DIE GESCHICHTE DES IRONMAN BEGANN 1978 AUF HAWAII MIT EINER EINFACHEN FRAGE: Wer ist der fitteste Ausdauersportler: Schwimmer, Radfahrer oder Läufer? Bis heute ist der Ironman ein Mythos, und genau diese Geschichte hat mich schon als Kind begeistert. Sport spielte bei uns zu Hause schon immer eine große Rolle. Ich selbst habe im Schwimmverein Friedrichshafen und bei der DLRG Bermatingen-Markdorf schon früh mit dem Schwimmen begonnen. Die Leidenschaft fürs Radfahren kam durch meinen Vater. Mit ihm habe ich im Alter von 14 Jahren eine Alpenüberquerung von Markdorf nach Südtirol gemacht. Joggen war dagegen lange nicht mein Ding. Erst durch die Idee meiner Freundin, gemeinsam den Zürich Marathon 2025 zu laufen, habe ich auch diese Sportart für mich entdeckt. Damit waren plötzlich alle drei Disziplinen Teil meines Alltags und für mich war klar: 2026 mache ich meinen Traum wahr und starte meinen ersten Ironman.

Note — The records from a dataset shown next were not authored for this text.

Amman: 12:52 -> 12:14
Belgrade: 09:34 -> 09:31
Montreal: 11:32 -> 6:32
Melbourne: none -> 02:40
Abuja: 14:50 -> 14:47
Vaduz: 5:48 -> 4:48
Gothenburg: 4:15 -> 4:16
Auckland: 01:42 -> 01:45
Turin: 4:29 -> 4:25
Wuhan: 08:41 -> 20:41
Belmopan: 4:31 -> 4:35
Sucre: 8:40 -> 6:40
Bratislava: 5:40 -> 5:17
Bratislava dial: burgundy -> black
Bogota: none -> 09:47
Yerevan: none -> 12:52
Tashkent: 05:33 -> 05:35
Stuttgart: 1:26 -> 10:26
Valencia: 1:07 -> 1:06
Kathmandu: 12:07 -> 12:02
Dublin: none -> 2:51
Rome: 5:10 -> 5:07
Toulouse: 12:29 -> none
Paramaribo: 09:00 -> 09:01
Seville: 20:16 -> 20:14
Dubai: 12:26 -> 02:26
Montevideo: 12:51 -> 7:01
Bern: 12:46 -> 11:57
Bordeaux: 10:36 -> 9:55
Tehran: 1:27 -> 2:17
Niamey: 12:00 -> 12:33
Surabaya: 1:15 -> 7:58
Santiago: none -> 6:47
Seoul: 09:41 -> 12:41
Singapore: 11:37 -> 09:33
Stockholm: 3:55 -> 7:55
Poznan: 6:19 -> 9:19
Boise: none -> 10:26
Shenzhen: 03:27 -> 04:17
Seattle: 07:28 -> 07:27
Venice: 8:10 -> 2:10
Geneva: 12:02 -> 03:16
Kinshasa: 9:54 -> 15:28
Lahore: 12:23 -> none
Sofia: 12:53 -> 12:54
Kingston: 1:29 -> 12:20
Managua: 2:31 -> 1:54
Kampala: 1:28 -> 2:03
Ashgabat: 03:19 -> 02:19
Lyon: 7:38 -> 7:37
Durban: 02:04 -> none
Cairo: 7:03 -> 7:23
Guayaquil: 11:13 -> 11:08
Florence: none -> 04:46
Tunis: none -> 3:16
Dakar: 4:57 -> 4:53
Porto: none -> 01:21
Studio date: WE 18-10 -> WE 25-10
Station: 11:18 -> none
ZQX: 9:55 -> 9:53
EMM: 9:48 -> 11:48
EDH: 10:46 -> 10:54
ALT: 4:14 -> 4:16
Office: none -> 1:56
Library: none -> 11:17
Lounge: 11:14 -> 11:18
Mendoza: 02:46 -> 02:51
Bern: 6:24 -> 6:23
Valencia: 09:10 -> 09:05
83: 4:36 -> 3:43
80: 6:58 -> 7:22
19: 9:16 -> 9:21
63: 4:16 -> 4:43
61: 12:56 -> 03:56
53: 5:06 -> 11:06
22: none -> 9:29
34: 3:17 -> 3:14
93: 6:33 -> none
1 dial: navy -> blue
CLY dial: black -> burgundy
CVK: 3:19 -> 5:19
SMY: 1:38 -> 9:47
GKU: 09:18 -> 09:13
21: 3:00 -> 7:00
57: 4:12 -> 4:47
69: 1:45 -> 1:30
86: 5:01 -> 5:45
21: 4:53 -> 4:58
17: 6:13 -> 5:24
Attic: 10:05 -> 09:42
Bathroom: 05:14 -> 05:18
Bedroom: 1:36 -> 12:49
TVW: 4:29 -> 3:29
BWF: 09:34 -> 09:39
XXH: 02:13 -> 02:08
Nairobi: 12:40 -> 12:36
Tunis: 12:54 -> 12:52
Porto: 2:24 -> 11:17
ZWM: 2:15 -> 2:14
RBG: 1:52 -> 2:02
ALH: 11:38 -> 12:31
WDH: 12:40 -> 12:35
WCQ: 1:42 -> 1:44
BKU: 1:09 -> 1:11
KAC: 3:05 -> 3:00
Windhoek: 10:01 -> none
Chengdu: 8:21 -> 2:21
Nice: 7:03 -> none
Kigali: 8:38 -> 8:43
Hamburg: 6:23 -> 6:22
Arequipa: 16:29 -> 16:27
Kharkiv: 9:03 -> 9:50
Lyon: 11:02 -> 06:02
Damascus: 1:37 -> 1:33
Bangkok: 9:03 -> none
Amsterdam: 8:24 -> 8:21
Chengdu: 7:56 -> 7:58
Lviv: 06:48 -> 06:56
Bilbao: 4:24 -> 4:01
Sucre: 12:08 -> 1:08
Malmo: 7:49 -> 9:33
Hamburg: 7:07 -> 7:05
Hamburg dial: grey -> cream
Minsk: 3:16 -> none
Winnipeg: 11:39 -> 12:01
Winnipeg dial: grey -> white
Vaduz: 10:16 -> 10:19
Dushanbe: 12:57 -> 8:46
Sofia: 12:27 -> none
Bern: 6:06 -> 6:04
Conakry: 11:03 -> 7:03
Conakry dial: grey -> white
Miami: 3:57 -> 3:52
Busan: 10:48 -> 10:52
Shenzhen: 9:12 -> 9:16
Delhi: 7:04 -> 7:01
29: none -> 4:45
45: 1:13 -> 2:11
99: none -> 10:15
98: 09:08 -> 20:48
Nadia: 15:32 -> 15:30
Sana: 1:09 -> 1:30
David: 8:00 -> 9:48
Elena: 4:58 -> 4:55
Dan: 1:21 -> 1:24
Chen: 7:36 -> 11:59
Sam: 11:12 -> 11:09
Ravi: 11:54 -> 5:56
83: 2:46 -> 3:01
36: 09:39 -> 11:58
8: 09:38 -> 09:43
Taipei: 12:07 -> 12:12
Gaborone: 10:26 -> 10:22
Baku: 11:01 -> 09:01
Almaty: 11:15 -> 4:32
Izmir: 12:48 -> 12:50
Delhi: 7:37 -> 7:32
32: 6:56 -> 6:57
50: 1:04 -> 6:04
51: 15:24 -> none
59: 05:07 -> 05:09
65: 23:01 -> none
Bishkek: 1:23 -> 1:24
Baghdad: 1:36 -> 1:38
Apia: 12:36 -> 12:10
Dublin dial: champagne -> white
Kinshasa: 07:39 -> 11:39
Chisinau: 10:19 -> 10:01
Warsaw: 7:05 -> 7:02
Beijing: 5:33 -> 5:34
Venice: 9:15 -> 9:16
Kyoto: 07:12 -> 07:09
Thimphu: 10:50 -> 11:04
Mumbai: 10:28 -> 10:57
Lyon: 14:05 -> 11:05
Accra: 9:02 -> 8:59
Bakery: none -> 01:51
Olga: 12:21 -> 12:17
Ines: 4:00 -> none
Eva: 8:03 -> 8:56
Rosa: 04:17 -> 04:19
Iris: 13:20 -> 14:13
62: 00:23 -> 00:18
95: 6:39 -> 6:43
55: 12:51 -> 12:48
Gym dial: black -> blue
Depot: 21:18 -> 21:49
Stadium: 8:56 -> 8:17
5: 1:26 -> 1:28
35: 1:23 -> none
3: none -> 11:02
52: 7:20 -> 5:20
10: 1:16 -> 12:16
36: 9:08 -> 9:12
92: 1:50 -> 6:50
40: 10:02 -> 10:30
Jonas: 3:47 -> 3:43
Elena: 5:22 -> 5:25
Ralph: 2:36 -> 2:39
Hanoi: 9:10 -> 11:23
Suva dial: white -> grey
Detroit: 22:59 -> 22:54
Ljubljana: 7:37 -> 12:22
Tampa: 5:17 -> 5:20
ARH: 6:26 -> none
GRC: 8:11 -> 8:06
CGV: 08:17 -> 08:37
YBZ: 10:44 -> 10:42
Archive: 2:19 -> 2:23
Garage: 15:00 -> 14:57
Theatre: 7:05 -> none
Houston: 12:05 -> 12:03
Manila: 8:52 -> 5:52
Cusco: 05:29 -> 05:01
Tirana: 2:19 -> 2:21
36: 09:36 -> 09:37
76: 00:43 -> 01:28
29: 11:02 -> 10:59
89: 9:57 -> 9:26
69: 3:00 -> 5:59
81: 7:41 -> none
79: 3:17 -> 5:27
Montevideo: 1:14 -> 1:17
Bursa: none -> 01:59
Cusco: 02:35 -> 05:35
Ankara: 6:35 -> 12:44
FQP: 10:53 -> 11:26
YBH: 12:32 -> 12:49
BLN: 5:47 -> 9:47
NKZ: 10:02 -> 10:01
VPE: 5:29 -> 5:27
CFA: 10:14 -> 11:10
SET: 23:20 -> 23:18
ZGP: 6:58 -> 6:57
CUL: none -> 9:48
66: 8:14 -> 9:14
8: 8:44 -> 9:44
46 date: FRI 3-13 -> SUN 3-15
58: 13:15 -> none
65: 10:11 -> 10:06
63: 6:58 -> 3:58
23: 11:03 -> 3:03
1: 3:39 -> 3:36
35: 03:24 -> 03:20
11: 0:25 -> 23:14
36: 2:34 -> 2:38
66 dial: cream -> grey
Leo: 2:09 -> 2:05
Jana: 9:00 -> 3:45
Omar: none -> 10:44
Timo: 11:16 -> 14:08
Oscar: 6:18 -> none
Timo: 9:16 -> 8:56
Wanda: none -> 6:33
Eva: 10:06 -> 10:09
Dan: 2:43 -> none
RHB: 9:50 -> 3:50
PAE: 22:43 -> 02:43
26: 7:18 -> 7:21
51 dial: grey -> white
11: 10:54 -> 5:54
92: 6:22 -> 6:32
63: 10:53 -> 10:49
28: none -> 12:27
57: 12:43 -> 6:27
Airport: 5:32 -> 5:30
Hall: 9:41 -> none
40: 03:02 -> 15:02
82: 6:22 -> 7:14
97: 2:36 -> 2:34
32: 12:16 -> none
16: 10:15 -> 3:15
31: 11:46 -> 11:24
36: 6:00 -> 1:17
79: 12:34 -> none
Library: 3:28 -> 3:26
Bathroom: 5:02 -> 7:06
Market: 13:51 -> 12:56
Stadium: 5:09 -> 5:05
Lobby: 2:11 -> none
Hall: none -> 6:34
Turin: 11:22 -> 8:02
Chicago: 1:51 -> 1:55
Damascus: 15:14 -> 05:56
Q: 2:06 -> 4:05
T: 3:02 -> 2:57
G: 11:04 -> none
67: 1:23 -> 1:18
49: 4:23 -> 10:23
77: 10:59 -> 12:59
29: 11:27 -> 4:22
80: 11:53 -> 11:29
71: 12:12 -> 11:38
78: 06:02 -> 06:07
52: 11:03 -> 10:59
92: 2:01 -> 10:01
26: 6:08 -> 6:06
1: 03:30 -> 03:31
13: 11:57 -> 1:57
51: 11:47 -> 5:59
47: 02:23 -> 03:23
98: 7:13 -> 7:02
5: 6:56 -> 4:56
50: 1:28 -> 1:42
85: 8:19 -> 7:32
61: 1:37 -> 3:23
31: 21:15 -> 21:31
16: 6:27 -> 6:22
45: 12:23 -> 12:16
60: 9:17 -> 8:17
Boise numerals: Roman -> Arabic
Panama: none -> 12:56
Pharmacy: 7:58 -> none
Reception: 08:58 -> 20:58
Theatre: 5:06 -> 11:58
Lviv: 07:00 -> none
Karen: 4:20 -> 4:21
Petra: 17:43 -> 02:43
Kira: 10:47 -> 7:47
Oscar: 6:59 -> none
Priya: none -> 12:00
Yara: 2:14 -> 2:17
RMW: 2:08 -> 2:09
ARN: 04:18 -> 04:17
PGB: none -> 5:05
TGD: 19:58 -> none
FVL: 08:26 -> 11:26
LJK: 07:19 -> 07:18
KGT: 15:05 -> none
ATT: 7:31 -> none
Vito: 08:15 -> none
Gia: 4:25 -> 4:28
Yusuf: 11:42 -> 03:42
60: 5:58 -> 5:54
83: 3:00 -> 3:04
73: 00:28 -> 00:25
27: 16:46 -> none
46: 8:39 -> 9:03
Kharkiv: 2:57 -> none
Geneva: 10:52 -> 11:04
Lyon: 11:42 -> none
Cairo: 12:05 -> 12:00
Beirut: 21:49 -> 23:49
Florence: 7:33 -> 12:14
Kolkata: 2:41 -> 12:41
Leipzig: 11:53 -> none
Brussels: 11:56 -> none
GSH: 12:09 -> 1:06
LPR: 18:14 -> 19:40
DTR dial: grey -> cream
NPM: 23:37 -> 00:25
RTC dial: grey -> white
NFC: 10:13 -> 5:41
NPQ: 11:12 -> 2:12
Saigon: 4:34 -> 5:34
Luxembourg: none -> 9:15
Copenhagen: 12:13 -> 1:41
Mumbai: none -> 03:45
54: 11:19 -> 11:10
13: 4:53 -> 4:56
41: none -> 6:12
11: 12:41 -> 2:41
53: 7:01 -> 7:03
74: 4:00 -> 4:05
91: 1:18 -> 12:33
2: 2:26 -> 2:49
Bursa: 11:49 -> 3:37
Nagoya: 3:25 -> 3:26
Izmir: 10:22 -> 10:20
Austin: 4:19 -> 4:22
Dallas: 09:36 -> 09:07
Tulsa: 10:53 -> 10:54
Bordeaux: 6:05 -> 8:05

Wie lange haben Sie darauf trainiert?
DAS SPEZIFISCHE TRAINING BEGANN RUND ELF MONATE VOR DEM RENNEN. MIT DER ANMELDUNG FIEL FÜR MICH AUCH DER STARTSCHUSS FÜR DIE GEZIELTE VORBEREITUNG. NATÜRLICH WAR SPORT SCHON VORHER EIN FESTER BESTANDTEIL MEINES LEBENS. ICH WAR REGELMÄSSIG MIT DEM FAHRRAD UNTERWEGS, BIN GELAUFEN UND HABE MEHRERE VORBEREITUNGSRENNEN GEMACHT, ABER MIT DER ANMELDUNG WURDE DAS TRAINING DEUTLICH STRUKTURIERTER UND ZIELGERICHTETER. GLEICHZEITIG HABE ICH MICH IMMER INTENSIVER MIT DEM THEMA TRIATHLON BESCHÄFTIGT, DENN SCHNELL MERKT MAN: Die Vorbereitung auf........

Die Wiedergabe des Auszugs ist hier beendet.